Both studies used the pyrenyl-actin-based dilution-induced disassembly assay, but a marked difference has to be noted. In our experiments, actin filaments were diluted to 100 nM, which is a true depolymerizing regime; therefore, the change in pyrene fluorescence reflects only disassembly. In contrast, Kaithlina et al. (33) used 600 nM gelsolin-capped actin filaments, which is around the critical concentration of pointed ends but well above the critical concentration of barbed ends; therefore, the changes in pyrene fluorescence could be distorted by assembly events.

Our results are in accordance with the general assumption about the functional significance of the Tpm diversity. It is proposed that Tpms work as key regulators of the microfilament system (39) to specify spatially and functionally individual actin subsets, with distinct regulation of the interactions with other ABPs. The Tpm isoform composition of the actin filaments would be, then, a principal factor that defines the location, supramolecular organization, and role of actin filaments in cellular physiology. On the other hand, other ABPs also can specify which Tpm isoforms bind to the growing actin filaments, as shown for formin proteins (40).

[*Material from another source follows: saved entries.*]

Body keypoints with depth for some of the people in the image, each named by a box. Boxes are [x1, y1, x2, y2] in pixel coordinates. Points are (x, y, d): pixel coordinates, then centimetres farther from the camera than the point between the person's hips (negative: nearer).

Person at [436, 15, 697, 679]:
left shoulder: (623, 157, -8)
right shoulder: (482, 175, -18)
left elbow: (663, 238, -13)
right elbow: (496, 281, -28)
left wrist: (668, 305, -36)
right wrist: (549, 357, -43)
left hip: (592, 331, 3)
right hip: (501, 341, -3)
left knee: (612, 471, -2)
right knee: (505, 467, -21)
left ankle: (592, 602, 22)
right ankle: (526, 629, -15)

In terms of the emergence of gelsolin and Tpm in evolution (14, 41), current evidence suggests that gelsolins are the more ancient actin regulators. Thus, the later appearance of Tpms seems to allow specification of populations of actin filaments, which with respect to gelsolin have different activities. In particular, our data suggest that muscle actin structures will be stabilized relative to general cytoplasmic actin filaments in muscle cells.

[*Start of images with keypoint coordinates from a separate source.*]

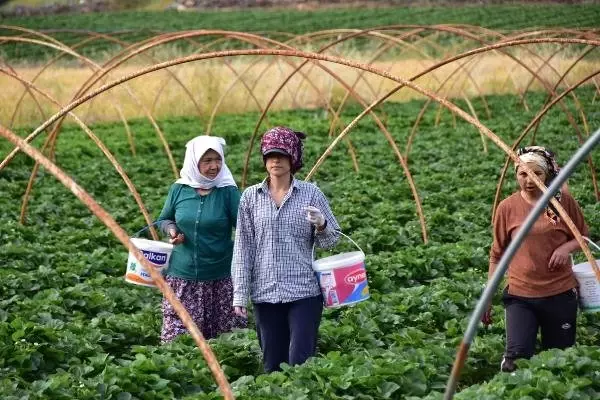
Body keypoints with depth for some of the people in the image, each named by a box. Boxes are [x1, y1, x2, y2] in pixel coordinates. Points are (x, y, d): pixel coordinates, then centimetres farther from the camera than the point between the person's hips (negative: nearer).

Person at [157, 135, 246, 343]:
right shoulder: (179, 189, 1)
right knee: (179, 338, 1)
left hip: (220, 278, -2)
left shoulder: (228, 191, -6)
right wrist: (171, 229, -5)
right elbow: (164, 219, 16)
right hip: (182, 276, 2)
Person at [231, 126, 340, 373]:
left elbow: (331, 241, 4)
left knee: (300, 362, -7)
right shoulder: (251, 197, 5)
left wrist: (321, 225, -18)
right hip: (265, 294, 2)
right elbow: (243, 247, 6)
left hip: (304, 292, -2)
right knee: (272, 364, 8)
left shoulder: (311, 193, 0)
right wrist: (240, 293, 2)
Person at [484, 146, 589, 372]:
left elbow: (583, 237, 13)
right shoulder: (508, 207, -1)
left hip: (560, 294, 1)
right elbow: (497, 255, 7)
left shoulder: (563, 200, 0)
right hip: (520, 296, -1)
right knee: (517, 355, -18)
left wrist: (567, 247, -10)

Taken together, our work demonstrates that the studied Tpms have dual effects on the actin-assembly-promoting activity of gelsolin. When Tpms are in complex with actin filaments, they inhibit depolymerization by gelsolin in an isoform-dependent manner. In contrast, when Tpms are bound to gelsolin they enhance this activity in an isoform-independent fashion. These observations provide an important contribution toward understanding the necessity and different functions of the large number of Tpm isoforms located and active in living cells. It requires further studies to demonstrate whether gelsolin-Tpm complexes play a physiological role in the regulation of actin dynamics in living cells and how the calcium concentrations applied in this work are relevant in vivo.